▸ **List of tasks**:
**1)** In the Costco earnings article, by how many basis points did Costco's gross margins drop in the third quarter?
**2)** Decide whether each statement agrees with the Costco earnings article. Answer yes or no for each, and quote the deciding words. (a) Costco raised prices in certain areas of food. (b) Many Costco shoppers moved from branded products to Kirkland Signature. (c) Costco's per-share earnings, excluding items, beat estimates.

▸ **Page extract**:
Costco Wholesale Corp has reported a fall in gross margins, hit by soaring freight and labor costs across the United States, and overshadowing an otherwise upbeat quarterly report.

U.S. companies across the board have been struggling with higher costs due to supply chain disruptions, exacerbated by fresh COVID-19 lockdowns in China and the Russia-Ukraine war.

Tackling Inflation

Costco said it was increasing prices in certain areas of food to combat inflation.

Retailers like Walmart and Target Corp have warned of decades-high inflation hitting their profits, with customers refraining from buying non-essential and high-margin products.

Still, Costco managed to post quarterly profit and revenue that handily topped estimates as an average shopper at the warehouse club operator earns more than a typical Walmart and Target customer.


The company's efforts to keep gas prices several cents below the national average have also driven memberships and sales.

Limited Trading Down

In contrast to Walmart, Costco said there has not been much of a trade down or trade out from branded products to its private label product, Kirkland Signature.

"We're not seeing trade down really. We're seeing a little bit of shift in where people are spending their money.. this year, it's more sales in tickets, restaurants, travel, tires and gas," Robert Nelson, senior vice president of finance and investor relations, said in a post-earnings call.

In the third quarter, Costco's gross margins dropped by 99 basis points.


Costco's total revenue rose 16% to $52.60 billion in the quarter ended May 8, compared with estimates of $51.71 billion, according to Refinitiv IBES data.

Excluding items, Costco earned $3.17 per share, topping estimates of $3.03.

▸ **Data shown**:
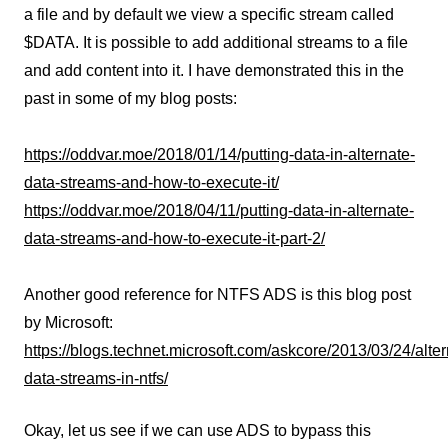
a file and by default we view a specific stream called
$DATA. It is possible to add additional streams to a file
and add content into it. I have demonstrated this in the
past in some of my blog posts:
https://oddvar.moe/2018/01/14/putting-data-in-alternate-
data-streams-and-how-to-execute-it/
https://oddvar.moe/2018/04/11/putting-data-in-alternate-
data-streams-and-how-to-execute-it-part-2/
Another good reference for NTFS ADS is this blog post
by Microsoft:
https://blogs.technet.microsoft.com/askcore/2013/03/24/alter
data-streams-in-ntfs/
Okay, let us see if we can use ADS to bypass this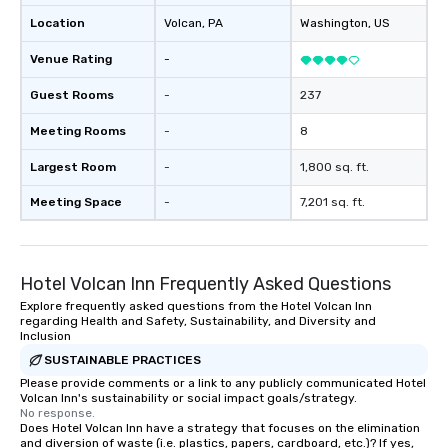
Location
Volcan
, PA
Washington
, US
Venue Rating
-
Guest Rooms
-
237
Meeting Rooms
-
8
Largest Room
-
1,800 sq. ft.
Meeting Space
-
7,201 sq. ft.
Hotel Volcan Inn Frequently Asked Questions
Explore frequently asked questions from the Hotel Volcan Inn
regarding Health and Safety, Sustainability, and Diversity and
Inclusion
SUSTAINABLE PRACTICES
Please provide comments or a link to any publicly communicated Hotel
Volcan Inn's sustainability or social impact goals/strategy.
No response.
Does Hotel Volcan Inn have a strategy that focuses on the elimination
and diversion of waste (i.e. plastics, papers, cardboard, etc.)? If yes,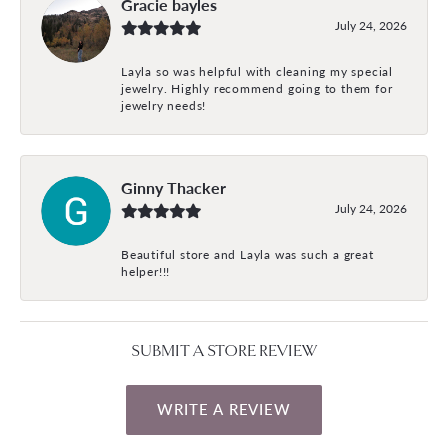
Gracie bayles
July 24, 2026
Layla so was helpful with cleaning my special
jewelry. Highly recommend going to them for
jewelry needs!
Ginny Thacker
July 24, 2026
Beautiful store and Layla was such a great
helper!!!
SUBMIT A STORE REVIEW
WRITE A REVIEW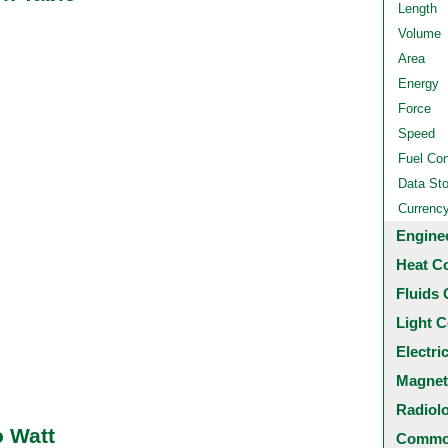
Length
Volume
Area
Energy
Force
Speed
Fuel Co
Data St
Currenc
Engine
Heat C
Fluids 
Light C
Electri
Magnet
Radiol
o Watt
Common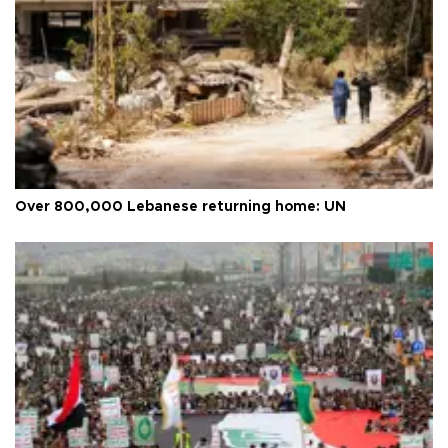
Over 800,000 Lebanese returning home: UN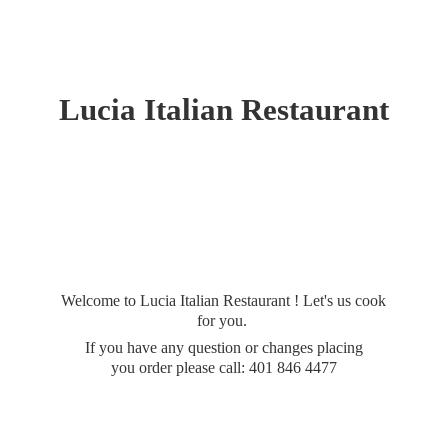
Lucia
Italian Restaurant
Welcome to Lucia Italian Restaurant ! Let's us cook
for you.
If you have any question or changes placing
you order please call: 401
846 4477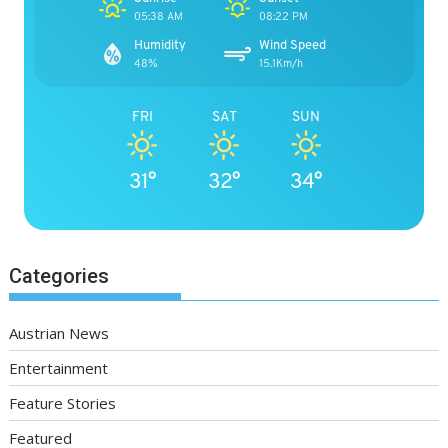
05:38 AM
08:22 PM
Humidity
Wind Speed
48%
15.1Km/h
FRI
SAT
SUN
31°
32°
34°
Categories
Austrian News
Entertainment
Feature Stories
Featured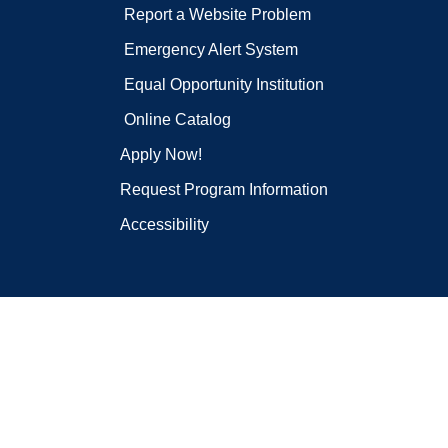
Report a Website Problem
Emergency Alert System
Equal Opportunity Institution
Online Catalog
Apply Now!
Request Program Information
Accessibility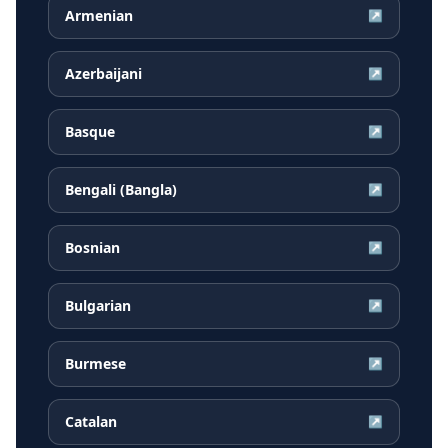
Armenian
↗
Azerbaijani
↗
Basque
↗
Bengali (Bangla)
↗
Bosnian
↗
Bulgarian
↗
Burmese
↗
Catalan
↗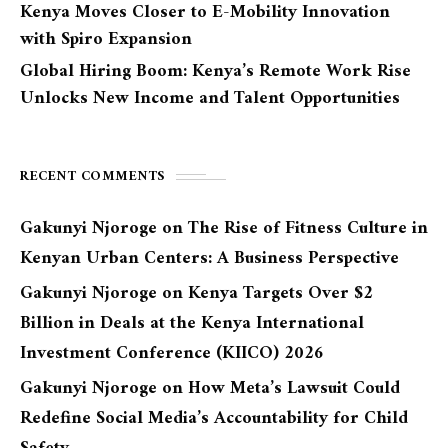
Kenya Moves Closer to E-Mobility Innovation
with Spiro Expansion
Global Hiring Boom: Kenya’s Remote Work Rise
Unlocks New Income and Talent Opportunities
RECENT COMMENTS
Gakunyi Njoroge
on
The Rise of Fitness Culture in
Kenyan Urban Centers: A Business Perspective
Gakunyi Njoroge
on
Kenya Targets Over $2
Billion in Deals at the Kenya International
Investment Conference (KIICO) 2026
Gakunyi Njoroge
on
How Meta’s Lawsuit Could
Redefine Social Media’s Accountability for Child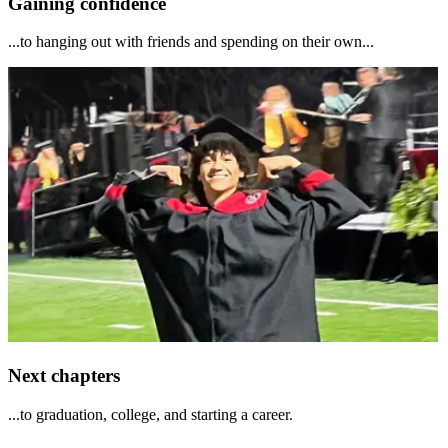
Gaining confidence
...to hanging out with friends and spending on their own...
Next chapters
...to graduation, college, and starting a career.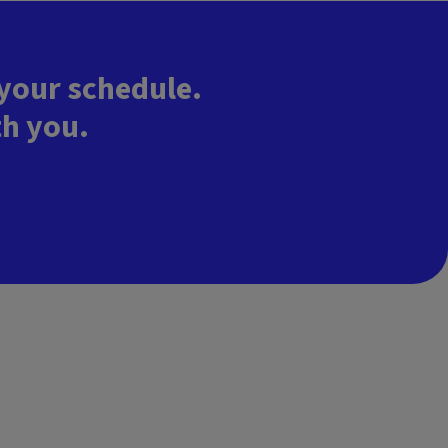
 your schedule.
th you.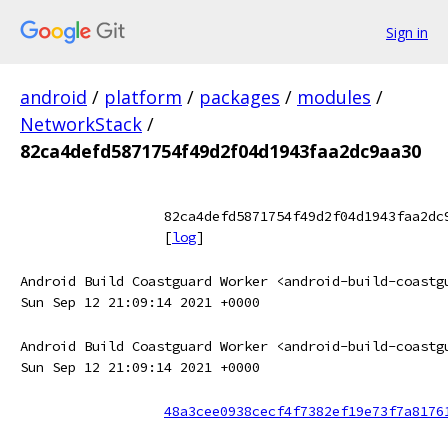
Sign in
android
/
platform
/
packages
/
modules
/
NetworkStack
/
82ca4defd5871754f49d2f04d1943faa2dc9aa30
82ca4defd5871754f49d2f04d1943faa2dc
[
log
]
Android Build Coastguard Worker <android-build-coastg
Sun Sep 12 21:09:14 2021 +0000
Android Build Coastguard Worker <android-build-coastg
Sun Sep 12 21:09:14 2021 +0000
48a3cee0938cecf4f7382ef19e73f7a8176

▸ **Results for each task**:
**1)** 99 basis points.

**2)**
(a) Yes: "Costco said it was increasing prices in certain areas of food to combat inflation."
(b) No: "there has not been much of a trade down or trade out from branded products to its private label product, Kirkland Signature."
(c) Yes: "Excluding items, Costco earned $3.17 per share, topping estimates of $3.03."